‘Don’t Ask’ Discharges

As mentioned two weeks ago, Barack Obama announced that he remains committed to scrapping the Pentagon’s 16-year-old “Don’t Ask, Don’t Tell” policy, which was implemented in 1993 by President Bill Clinton. The policy itself weakened the military’s historic ban on homosexuals serving in the military. One of the arguments used by homosexual activists trying to overturn DADT is that discharging openly homosexual soldiers threatens national security by significantly reducing troop numbers. As so often occurs with leftist arguments, once facts are checked, the argument falls apart.

In examining the latest data on military discharges, it turns out that the number of military personnel discharged for homosexuality was less than 1 percent of the total number discharged for all other reasons. For example, according to Pentagon numbers for 2008, some 634 soldiers were discharged for homosexuality, which is only 0.338 percent of the 187,331 total discharges in 2008. Got that? One-third of 1 percent of all discharges was for violating DADT, and that number has remained consistent over the years. So, while the actual affect of these discharges on the U.S. military is negligible, according to homosexual activists, this loss threatens national security.

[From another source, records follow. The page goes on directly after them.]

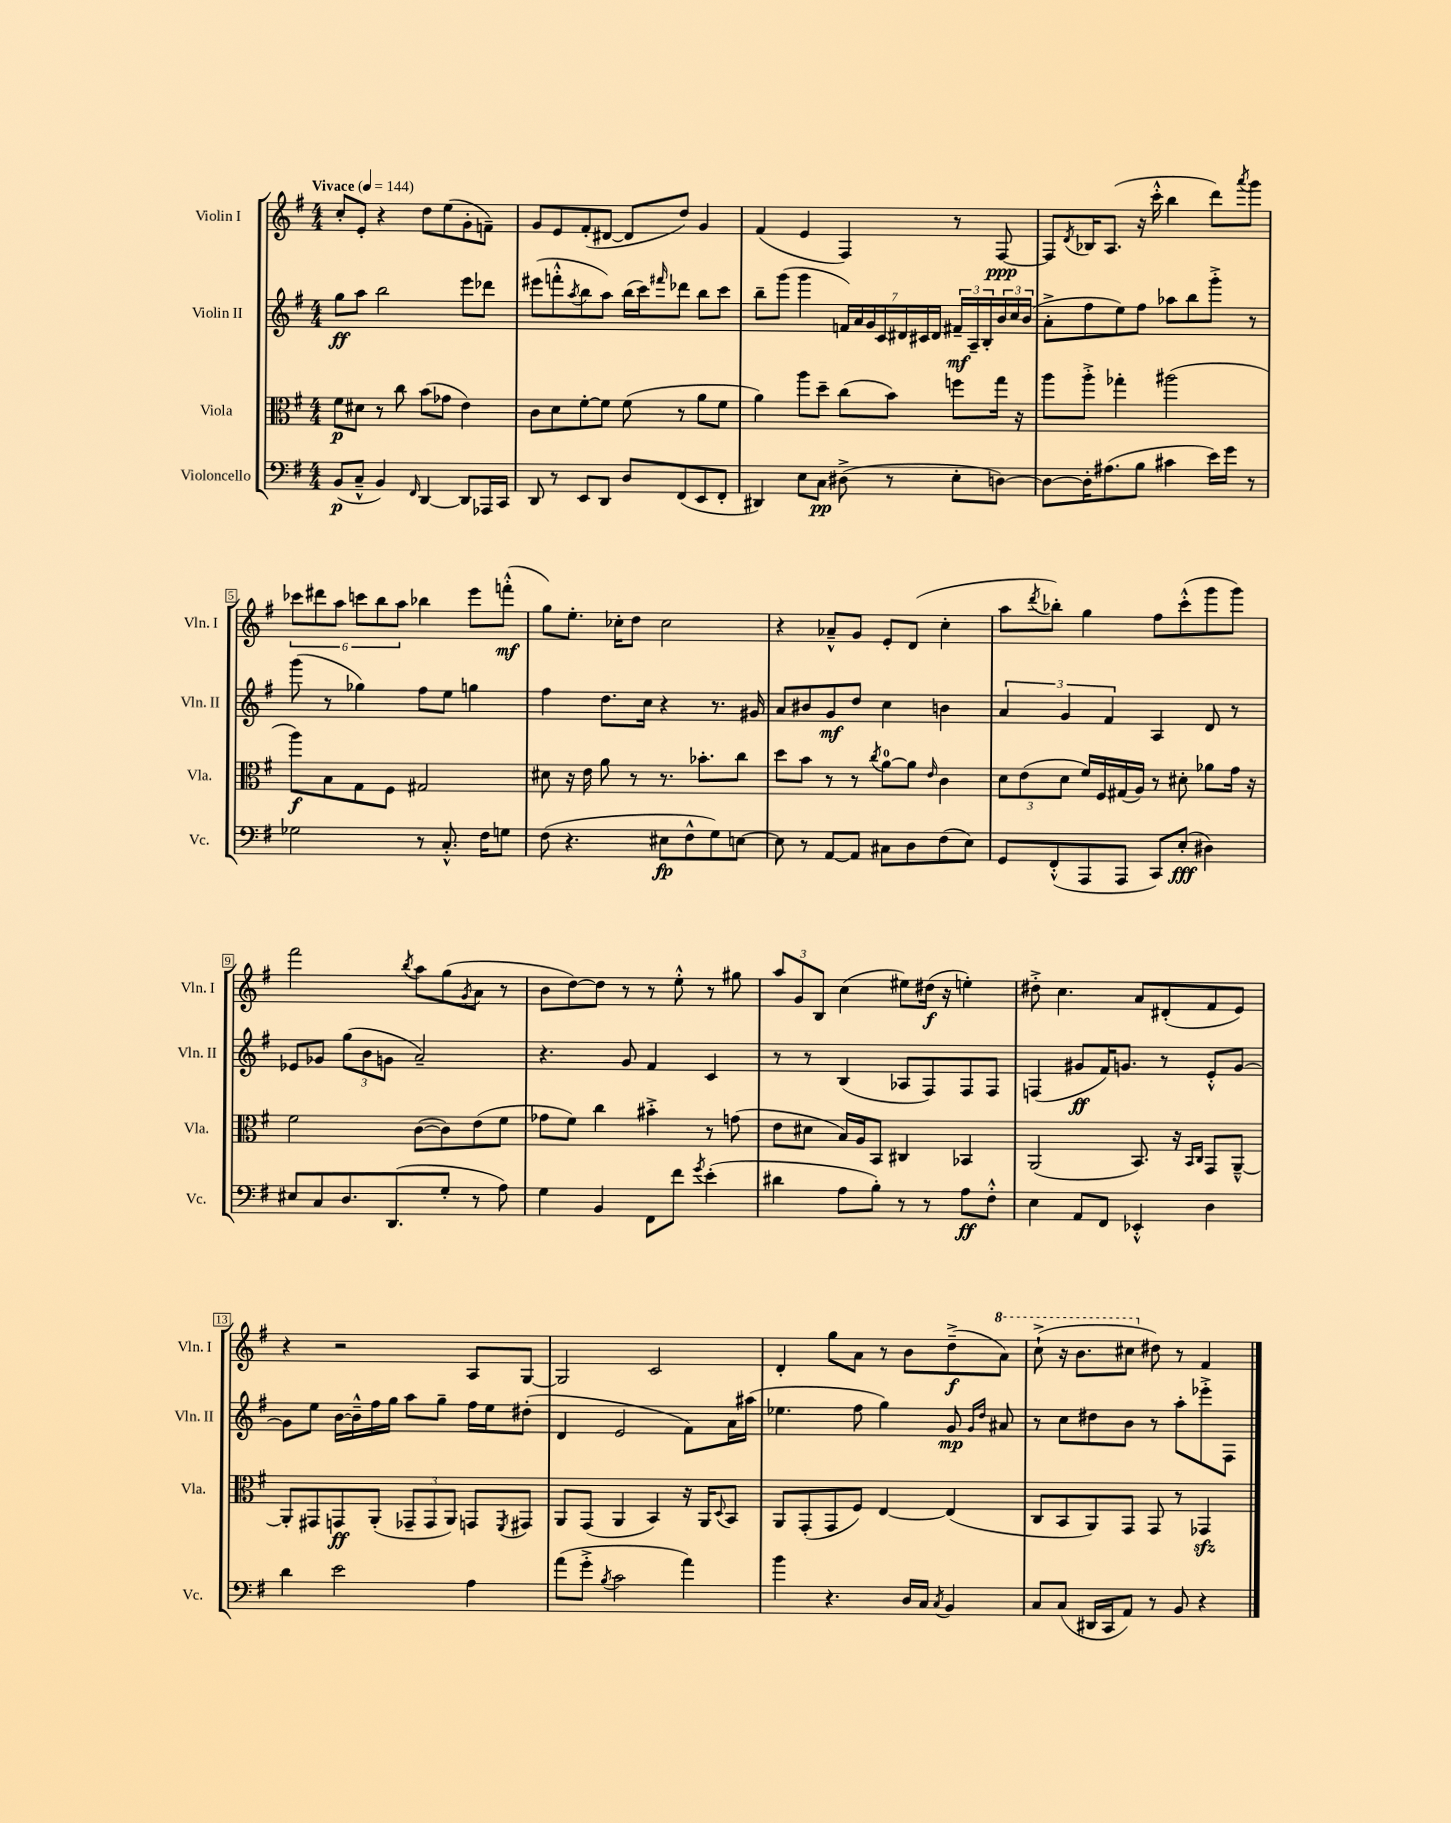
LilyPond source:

<<
\new StaffGroup <<
\new Staff = "s0" \with { instrumentName = "Violin I" shortInstrumentName = "Vln. I" } {
    \clef treble \key g \major \numericTimeSignature \time 4/4 \tempo "Vivace" 4 = 144
    c''8-. e'8-. r4 d''8 e''8( g'8-. f'8--) |
    g'8 e'8 fis'8-.( dis'8~ dis'8 d''8) g'4 |
    fis'4( e'4 fis4) r8 fis8~\ppp |
    fis8 \acciaccatura { d'8 } bes16 a8.( r16 c'''16-.-^ b''4 d'''8) \acciaccatura { a'''8 } g'''8 |
    \tuplet 6/4 { ces'''8 dis'''8 a''8 c'''8 b''8 a''8 } bes''4 e'''8 f'''8-.-^\mf( |
    g''8) e''8.-. ces''16-. d''8 ces''2 |
    r4 aes'8---^ g'8 e'8-. d'8( c''4-. |
    a''8 \acciaccatura { d'''8 } bes''8-.) g''4 fis''8 c'''8-.-^( g'''8 g'''8) |
    fis'''2 \acciaccatura { b''8 } a''8 g''8( \acciaccatura { g'8 } a'8 r8 |
    b'8 d''8~) d''8 r8 r8 e''8-.-^ r8 gis''8 |
    \tuplet 3/2 { a''8 g'8 b8 } c''4( eis''8) dis''16\f( r16 e''4-.) |
    dis''8-.-> c''4. a'8 dis'8-.( fis'8 e'8) |
    r4 r2 a8 g8~ |
    g2 c'2 |
    d'4-. g''8 a'8 r8 b'8 d''8--->\f( \ottava #1 a''8) |
    c'''8-!->( r16 b''8. cis'''8 \ottava #0 dis''8) r8 fis'4 \bar "|." |
}
\new Staff = "s1" \with { instrumentName = "Violin II" shortInstrumentName = "Vln. II" } {
    \clef treble \key g \major \numericTimeSignature \time 4/4
    g''8\ff a''8 b''2 e'''8 des'''8 |
    eis'''8( f'''8-.-^ \acciaccatura { a''8 } b''8 a''8) b''16( c'''16) \grace { fis'''16 } des'''8 b''8 c'''8 |
    b''8-- g'''8( g'''4 \tuplet 7/4 { f'16) a'16 g'16 c'16 dis'16 cis'16 dis'16 } \tuplet 3/2 { fis'16--\mf a16-- b16-. } \tuplet 3/2 { b'16 c''16 b'16( } |
    a'8-.-> fis''8 e''8) fis''8 aes''8 b''8 g'''8-.-> r8 |
    g'''8( r8 ges''4) fis''8 e''8 g''4 |
    fis''4 d''8. c''16 r4 r8. gis'16 |
    a'8 bis'8 g'8\mf d''8 c''4 b'4 |
    \tuplet 3/2 { a'4 g'4 fis'4 } a4 d'8 r8 |
    ees'8 ges'8 \tuplet 3/2 { g''8( b'8 g'8 } a'2--) |
    r4. g'8 fis'4 c'4 |
    r8 r8 b4( aes8 fis8) fis8 fis8 |
    f4( gis'8\ff fis'16) g'8. r8 e'8-.-^ g'8~ |
    g'8 e''8 b'16~ b'16---^ fis''16 g''16 a''8 g''8-- fis''16 e''16 dis''8-.( |
    d'4 e'2 fis'8) a'16 ais''16( |
    ees''4. fis''8 g''4) g'8\mp \grace { g'16 d''16 } ais'8 |
    r8 c''8 dis''8 b'8 r8 a''8-. ees'''8-.-> fis8 \bar "|." |
}
\new Staff = "s2" \with { instrumentName = "Viola" shortInstrumentName = "Vla." } {
    \clef alto \key g \major \numericTimeSignature \time 4/4
    fis'8\p dis'8 r8 c''8 b'8( ges'8 e'4) |
    c'8 d'8 fis'8~-. fis'8 fis'8( r8 a'8 fis'8 |
    a'4) a''8 d''8-- c''8( b'8) f''8 g''16 r16 |
    a''8 a''8-.-> ges''4-. ais''2( |
    a''8\f) b8 g8 fis8 gis2 |
    dis'8 r16 e'16 a'8 r8 r8. bes'8.-. c''8 |
    d''8 b'8 r8 r8 \acciaccatura { c''8 } a'8-0~ a'8 \grace { e'16 } c'4 |
    \tuplet 3/2 { d'8 e'8( d'8 } fis'16) fis16 gis16( a16) r8 dis'8-. aes'8 g'16 r16 |
    fis'2 c'8~( c'8) e'8( fis'8 |
    ges'8 fis'8) c''4 bis'4-.-> r8 g'8( |
    e'8 dis'8 b16) a16 b,8 cis4 bes,4 |
    a,2( b,8.) r16 \grace { b,16 c16 } g,8 a,8~---^ |
    a,8-. gis,8 g,8\ff a,8-.( \tuplet 3/2 { ges,8-- ges,8 a,8) } g,8 \acciaccatura { fis,8 } gis,8 |
    a,8 g,8( a,4 b,4) r16 a,16 \appoggiatura { d8 } b,8 |
    a,8 g,8-.( g,8 fis8) e4~ e4( |
    c8 b,8 a,8) g,8 g,8 r8 ges,4\sfz \bar "|." |
}
\new Staff = "s3" \with { instrumentName = "Violoncello" shortInstrumentName = "Vc." } {
    \clef bass \key g \major \numericTimeSignature \time 4/4
    b,8\p( c8---^ b,4) \grace { fis,16 } d,4~ d,8 aes,,16 c,16 |
    d,8 r8 e,8 d,8 d8 fis,8( e,8 fis,8-. |
    dis,4) e8 c8\pp dis8->( r8 e8-. d8~) |
    d8~ d16-. ais8.( b8 cis'4 e'16) g'16 r8 |
    ges2 r8 c8.-.-^ fis16 g8 |
    fis8( r4. eis8\fp fis8-^ g8) e8~ |
    e8 r8 a,8~ a,8 cis8 d8 fis8( e8) |
    g,8 fis,8-.-^( a,,8 a,,8 c,8) e8-.\fff( dis4) |
    eis8 c8 d8. d,8.( g8-. r8 a8) |
    g4 b,4 fis,8 fis'8 \acciaccatura { g'8 } e'4-.( |
    dis'4 a8 b8-.) r8 r8 a8\ff fis8-.-^ |
    e4 a,8 fis,8 ees,4-.-^ d4 |
    d'4 e'2 a4 |
    a'8( g'8-.-> \acciaccatura { b8 } c'2 a'4) |
    b'4 r4. d16 c16 \acciaccatura { c8 } b,4 |
    c8 c8( dis,16 c,16 a,8) r8 b,8 r4 \bar "|." |
}
>>
>>
\layout { \context { \Score \override BarNumber.stencil = #(make-stencil-boxer 0.1 0.3 ly:text-interface::print) } }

What actually threatens our national security is the loss of military discipline, cohesion and moral standing that occurs when agenda driven pressure groups and spineless lawmakers attempt to “normalize” an abnormal behavior in the ranks — a fact recognized by our Founders. During the Revolutionary War, General George Washington had homosexuals drummed out of the ranks and punished; Thomas Jefferson authored a bill proposing castration as a punishment for sodomy; and the Continental Congress directed that American officers “discountenance and suppress all dissolute, immoral, and disorderly practices,” which included sodomy. Ah, but there’s nothing like “evolving standards.”